--- TEXT UNDER STUDY ---
= Beginning of Section =
Recent studies in population genetics (see, for example, the Genographic Project) indicate that every human being alive on the planet can trace his or her ancestry back to a band of approximately 100 people living in east Africa approximately 60,000 years ago. From this one group, our species spread west into Africa and north and east into the rest of the world.
We weren’t the only members of genus Homo to migrate around the planet, of course. Waves of erectus, and neanderthalensis preceded us, creating the fossils found in Germany, Java, and elsewhere. But we were the last and most successful: the most adaptable, the best hunters, the most efficient killers.1
If we allow 20 years to be the average length of a human breeding cycle, then 60,000 years is just about 3,000 generations ago. Fathers and mothers begetting sons and daughters across desert and tundra, through the last stages of the most recent Ice Age. Three thousand generations is a large but not an uncountable number.
Today, we all interbreed as one species. And the variation among human populations that we can notice—the genetic and phenotypic artifacts that we call “race”—are largely ornamental: shape of nose or lips, color and texture of hair, amount of skin pigmentation. Almost none are survival factors, except the amount of melanin, which modulates the effects of sunlight, and a few isolated genetic traits like sickle cell, which give protection against local diseases. In every way, we are one big family.
If you doubt this, consider a simple thought experiment.
There are six to seven billion humans alive on the planet today. Each person has two parents, four grandparents, eight great-grandparents, sixteen great-great-grandparents, and so on exponentially. If every person today claimed a unique heritage—“These are my ancestors and no one else’s!”—then by the time you get back to the Elizabethan Age and the flowering of Shakespeare about 400 years ago, you would need a world population of about 53 quadrillion people to satisfy that claim.
= End of Section =
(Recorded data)
= Beginning of Section =
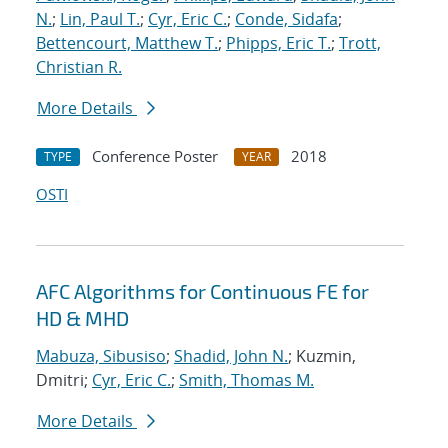
N.
;
Lin, Paul T.
;
Cyr, Eric C.
;
Conde, Sidafa
;
Bettencourt, Matthew T.
;
Phipps, Eric T.
;
Trott,
Christian R.
More Details
Conference Poster
2018
TYPE
YEAR
OSTI
AFC Algorithms for Continuous FE for
HD & MHD
Mabuza, Sibusiso
;
Shadid, John N.
; Kuzmin,
Dmitri;
Cyr, Eric C.
;
Smith, Thomas M.
More Details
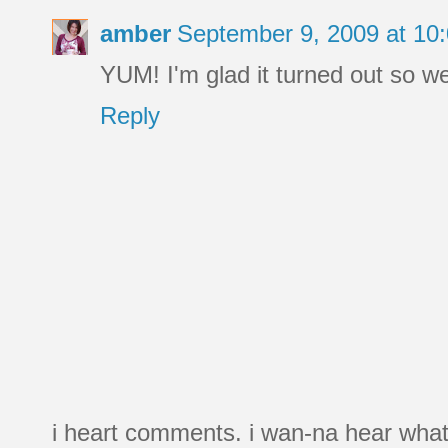
amber
September 9, 2009 at 10
YUM! I'm glad it turned out so wel
Reply
i heart comments. i wan-na hear what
= End of Section =
--- TASKS TO CARRY OUT ---
A – In the passage on human ancestry, about how many people made up the band in east Africa from which everyone alive today descends?
B – Resume the passage on human ancestry, picking up right after its final sentence.

--- ANSWERS PROVIDED ---
A – Approximately 100 people.

B –
Of course, my brother and I have the same unique set of ancestors, and my first cousins and I share at least half of our ancestors. So, taking into account the large families of pre-industrial societies, the actual requirement is probably something more like 20 or 30 billion people alive around the world in the year 1600.
And that’s still absurd. World populations were much smaller than today. There have never been more humans alive and breeding on the planet all at once than there are today.
So, unless I’ve done the math wrong—always a possibility!—then my great-great … um, great … grandfather is probably your g’g’g’g’grandfather as well.
Or, as Robert A. Heinlein put it in Stranger in a Strange Land: “Casual bastardy is far in excess of that ever admitted.”
Hello, Cuz!
1. Please contain your outrage. Really, if there had been better killers out there, they would be holding this discussion, and we would be the stony bones in the shallow graves.